LE PREMIER RÉFÉRENDUM DE L’HISTOIRE

Année A - Dimanche des Rameaux et de la Passion du Seigneur - (Mt 26, 14 - 27, 66)        

Réflexion sur l’Évangile du dimanche et des Fêtes

par Andrea De Vico, prêtre                                                          

correction française: Nicolas Donzé, toxicologue;

Anne Mayoraz, éducatrice   

 

 

      “ ‘Qui voulez-vous que je vous relâche: Barabbas? ou Jésus, appelé le Christ?’ Il savait en effet que c’était par jalousie qu’on avait livré Jésus’ ”

      

      Dans le drame de la Passion, il y a des gens qui applaudissent, des gens qui crient, des prêtres qui condamnent, des politiciens qui se lavent les mains, un disciple qui nie et fond en larmes, un autre qui trahit et se pend ... La religion et la politique sont à l’arrière-plan du drame. Les prêtres font exécuter un prédicateur laïc, sans imaginer que de cette action naîtra un nouveau sacerdoce, une nouvelle médiation entre Dieu et l’Homme, basée non plus sur l’offrande de choses ou d’animaux, mais sur le don de soi. Tout commence par la clameur enthousiaste d’une foule qui accueille Jésus comme un roi qui prend possession de sa ville, désarmé et béni, sur le dos d’un âne, entouré d’enfants et de femmes en fête.

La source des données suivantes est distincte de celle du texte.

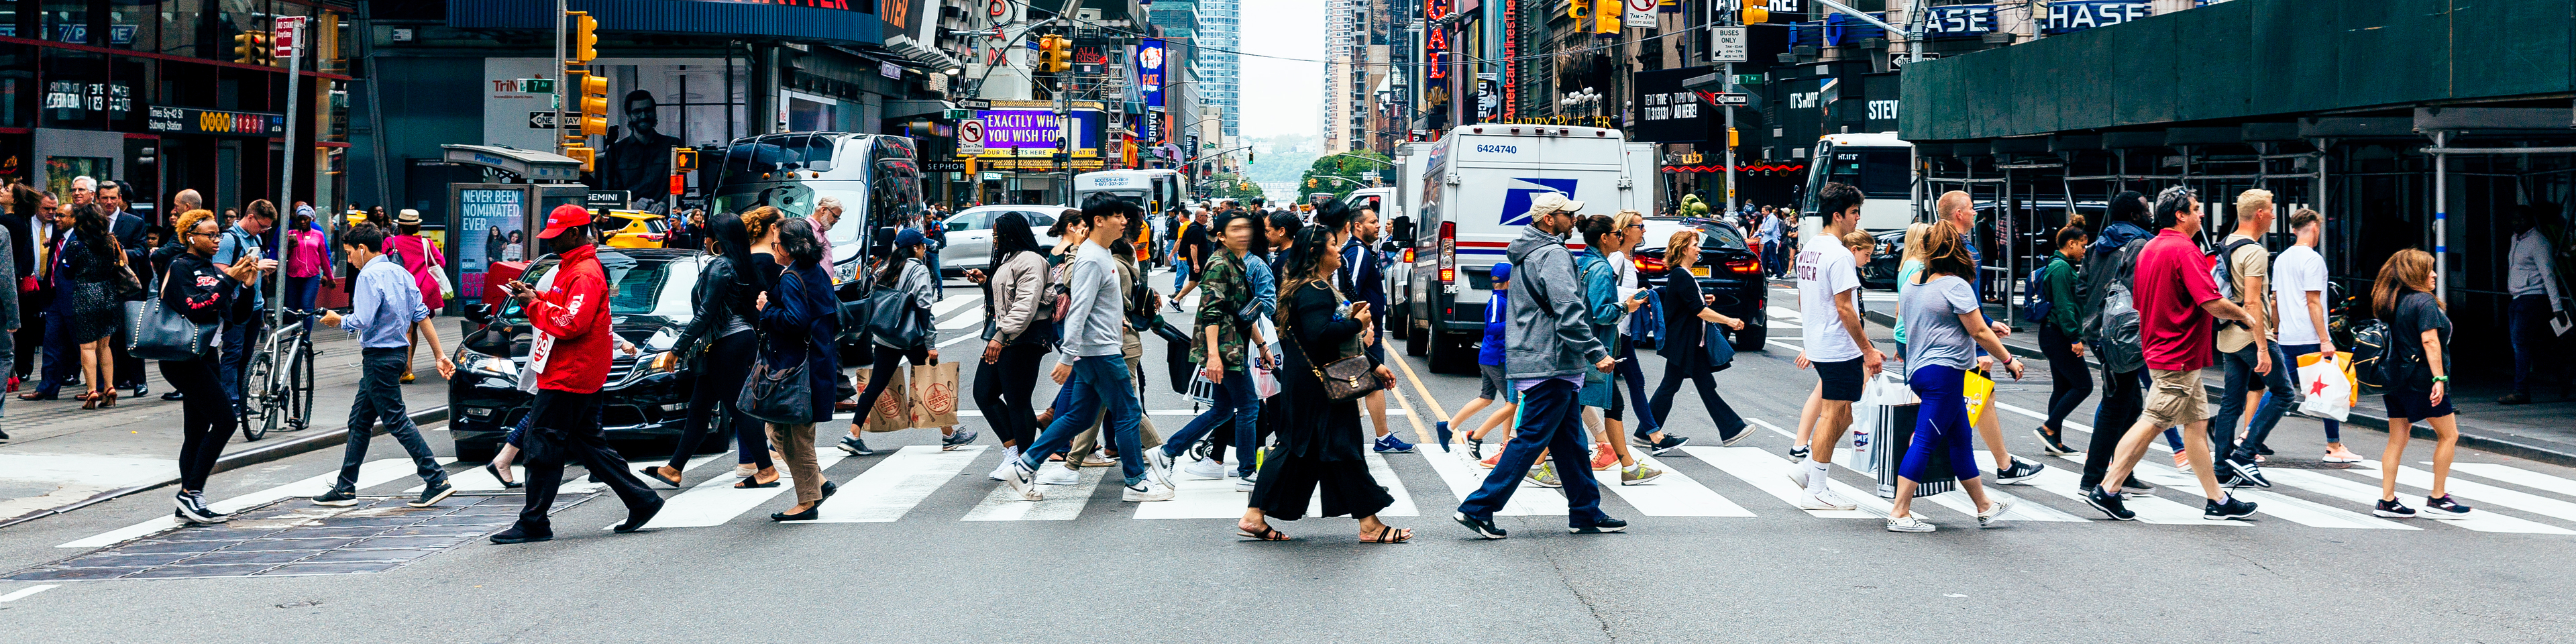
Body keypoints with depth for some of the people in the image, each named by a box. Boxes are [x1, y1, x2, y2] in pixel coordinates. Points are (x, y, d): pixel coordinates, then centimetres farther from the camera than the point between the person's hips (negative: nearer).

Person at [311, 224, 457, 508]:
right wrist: (439, 355, 11)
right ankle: (345, 488, 18)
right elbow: (421, 315, 10)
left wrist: (337, 320, -1)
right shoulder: (400, 273, 11)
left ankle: (437, 481, -9)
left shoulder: (369, 275, -14)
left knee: (396, 421, -6)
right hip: (397, 351, 9)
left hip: (378, 357, -9)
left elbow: (362, 321, -22)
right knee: (359, 420, 14)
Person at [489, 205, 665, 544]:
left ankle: (534, 523, 0)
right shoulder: (571, 267, 18)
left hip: (568, 377, -11)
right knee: (588, 444, 14)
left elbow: (571, 324, -25)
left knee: (542, 447, -6)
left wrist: (534, 306, -15)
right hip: (583, 377, 11)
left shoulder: (585, 274, -17)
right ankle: (642, 500, 15)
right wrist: (534, 296, 8)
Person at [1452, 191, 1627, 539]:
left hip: (1532, 356, 10)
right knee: (1531, 438, -7)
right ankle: (1477, 508, -7)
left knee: (1570, 441, 14)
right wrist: (1596, 353, -21)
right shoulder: (1553, 256, -14)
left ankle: (1586, 513, 19)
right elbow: (1569, 312, -23)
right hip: (1549, 364, -10)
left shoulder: (1527, 254, 18)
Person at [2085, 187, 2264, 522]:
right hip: (2180, 356, -10)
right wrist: (2247, 316, -5)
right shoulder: (2185, 250, -17)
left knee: (2197, 422, 12)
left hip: (2160, 349, 10)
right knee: (2151, 423, -6)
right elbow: (2213, 303, -22)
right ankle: (2107, 491, -5)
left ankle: (2217, 500, 16)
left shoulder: (2149, 249, 12)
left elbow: (2139, 302, 18)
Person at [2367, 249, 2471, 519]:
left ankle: (2387, 501, 7)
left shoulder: (2392, 302, 11)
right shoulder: (2425, 302, -13)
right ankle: (2436, 499, 6)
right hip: (2422, 379, -8)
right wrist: (2439, 378, -23)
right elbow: (2430, 341, -21)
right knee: (2449, 435, 5)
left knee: (2397, 439, 9)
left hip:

Rien d’organisé, un triomphe spontané, une modeste solennité, des passants qui déploient des capes, des garçons qui coupent des branches et les secouent avec enthousiasme et joie. Un roi sans couronne, sans palais, sans cour, sans soldats, sans conquêtes autres que celles de sa parole. Un tel événement ressemble plus à un phénomène folklorique qu’à une véritable menace politique. 

      

      Pourtant, les dirigeants et les notables de la ville deviennent nerveux: Qui est-ce? C’est Jésus, le prophète de Nazareth! De vieux ennemis se mobilisent pour clôturer les comptes avec lui avant Pâques. Ils organisent la trahison, la remise, le recrutement des faux témoins, la pression sur l’opinion publique. En fait, ceux qui proclamaient auparavant hosanna commencent maintenant à crier: crucifie-le! Ce sont les mêmes gens, les mêmes personnes, la même place publique! En quelques heures, la foule passe des acclamations du stade à l’hostilité et la colère. Pilate comprend, en tant qu’expert politique, que cette personne est innocente, que les gens ont été manipulés. Cependant, pour apaiser les esprits, il propose une alternative: soit Barabbas, soit Jésus.

     

      Il s’agit du premier référendum de l’histoire. Le pouvoir public, pour résoudre une affaire brûlante, renvoie au jugement populaire, avec le résultat que nous connaissons: un innocent est exécuté! On dit que le peuple est souverain, en principe c’est vrai, mais quand le peuple est manipulé, il choisit toujours le pire. Il suffit de faire l’analyse des tam-tams publicitaires avant tout vote. La foule anonyme est comme une bête qui incube un monstre et lui donne naissance pour dévorer la vie des meilleurs hommes. Les Pilate de notre époque, pour faire passer une loi contraire à la morale, enivrent l’opinion publique et proposent de mauvaises questions à choix multiples, comme par exemple: que voulez-vous sauver? L’église du village ou la salle de jeux? Combien de personnes n’ont-elles pas su répondre à cette question! C’est le triomphe de l’esprit obtus sur l’esprit ouvert. Les gens eux-mêmes ne savent pas, ils doivent être informés, instruits, responsabilisés.

 

      Nous pourrions également organiser une démocratie référendaire intégrale, en veillant à ce que le peuple s’auto-gouverne quotidiennement. Il suffit d’installer une application dans tout ordinateur, et donner aux gens la possibilité de répondre oui ou non à toute question nationale. D’un point de vue technologique c’est faisable, mais faut-il vraiment le faire? Actuellement, la démocratie s’avère le meilleur système de gouvernement, mais il reste un instrument, il est perfectible, et il est également manipulable, comme on le voit dans certaines régions du monde. On ne peut pas dire que la raison des choses soit nécessairement du côté de la majorité. La convention de cinquante pour cent plus un ne garantit ni la bonté des résultats, ni la justice entre les peuples. Il peut y avoir des moments où moi et Dieu, tout seuls, nous constituons la majorité absolue, peu importe ce que tous les autres disent, tous ensemble.